Roland got himself busted.
"I wouldn't normally bother you under these circumstances,
but this can't wait," Sergeant Cole said, his eyes flickering across the
beeping, flashing table full of monitors.
Halverchek was checking out Susan, staring at her, undressing her
with his eyes as if he'd never seen a pretty woman before.
"This is my daughter, Susan," Herman said, trying to
interrupt Halverchek's ten-second fantasy.
The beige cop shook her hand eagerly. "We're with
Homicide," trying to impress.
Herman's spirits plunged. Roland.
Homicide?
"Did you have someone named Roland Minton working for
you?" Cole pulled Roland's California driver's license out of his pocket
and showed it to Herman. The d-1 picture of Roland was thin, geeky, with punk
hair.
"Yes," Herman nodded. "Please don't tell me he's
dead." The sentence wheezed out of him, like air through a broken pipe.
"Dead barely covers what happened to him," Halverchek
said with an easy, almost friendly calm. "He was ripped apart. Pieces of
him spread all over his damn hotel room."
Susan put her hands up to her mouth and started sobbing.
"Jesus," Sergeant Cole said, looking at his young
partner. "Why don't ya just lob a grenade at 'em?" He turned back to
Herman. "I'm sorry. He's only been on this detail a month."
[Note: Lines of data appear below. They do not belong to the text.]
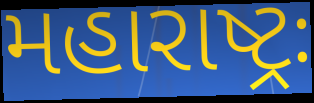
મહારાષ્ટ્રઃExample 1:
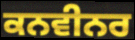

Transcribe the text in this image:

ਕਨਵੀਨਰ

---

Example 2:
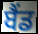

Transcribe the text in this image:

ਬੈੰਡ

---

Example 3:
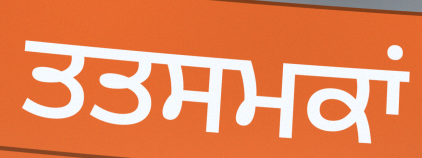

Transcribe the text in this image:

ਤਤਸਮਕਾਂ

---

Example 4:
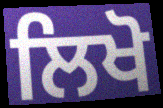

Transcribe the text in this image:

ਲਿਖੋ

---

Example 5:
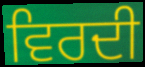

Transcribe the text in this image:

ਵਿਰਦੀ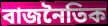
বাজনৈতিক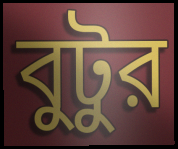
বুটুরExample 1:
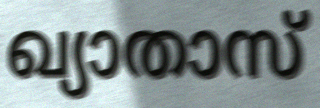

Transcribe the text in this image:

ഖ്യാതാസ്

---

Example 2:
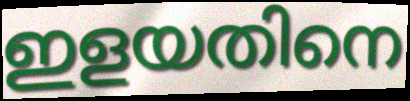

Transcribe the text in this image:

ഇളയതിനെ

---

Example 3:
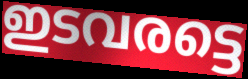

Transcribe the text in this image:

ഇടവരട്ടെ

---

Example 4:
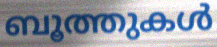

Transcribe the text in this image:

ബൂത്തുകൾ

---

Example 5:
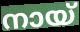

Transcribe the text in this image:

നായ്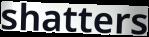
shatters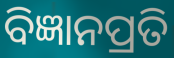
ବିଜ୍ଞାନପ୍ରତିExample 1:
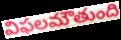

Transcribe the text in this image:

విఫలమౌతుంది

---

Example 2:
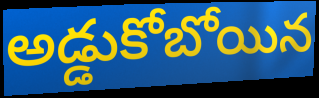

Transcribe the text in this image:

అడ్డుకోబోయిన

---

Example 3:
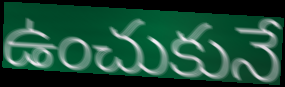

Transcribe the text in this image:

ఉంచుకునే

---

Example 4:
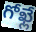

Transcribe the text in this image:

గోఖ్లే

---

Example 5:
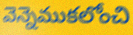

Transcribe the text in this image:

వెన్నెముకలోంచి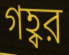
গহ্বরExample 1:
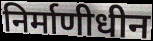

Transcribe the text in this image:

निर्माणीधीन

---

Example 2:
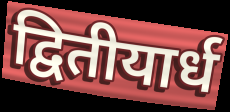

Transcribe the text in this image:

द्वितीयार्ध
"How? You say he was . . ." Herman took a breath.
"He was. . ."
"Mutilated." Cole finished the sentence. "We're
still trying to get a handle on exactly what happened. It's a little strange.
We're not exactly sure how the room was accessed. There were video cameras on
every hotel floor, but according to the hallway security tape, nobody went in
or out of his room at that time in the morning. There is no way down from the
roof, no balconies—real whodunit."
"Roland is dead?" Herman tried
to make it stick in his
spinning brain, thinking this was easily the worst day of his
life. He felt responsible. He had sent Roland up there.
"Sir, I'm sorry to have to do this while you're in here with
heart problems, but in a homicide investigation time is everything and we have
to move quickly. I need to know in what capacity Mr. Minton was working for
you."
"He was an electronic forensic investigator," Herman
said evasively. "Sometimes, when we're in a trial and aren't able to get
data from a defendant that we've subpoenaed information from, I would employ
Roland to help me locate it."
"You mean steal it, don't you? You hack it off someone's
computer," Sergeant Cole said.
"No," Herman fudged. "He would access Web pages,
read corporate reports, try and make an informed guess as to which computer or
company might have the stuff we're looking for. Then I would file a new
discovery motion and try to get my hands on the electronic data."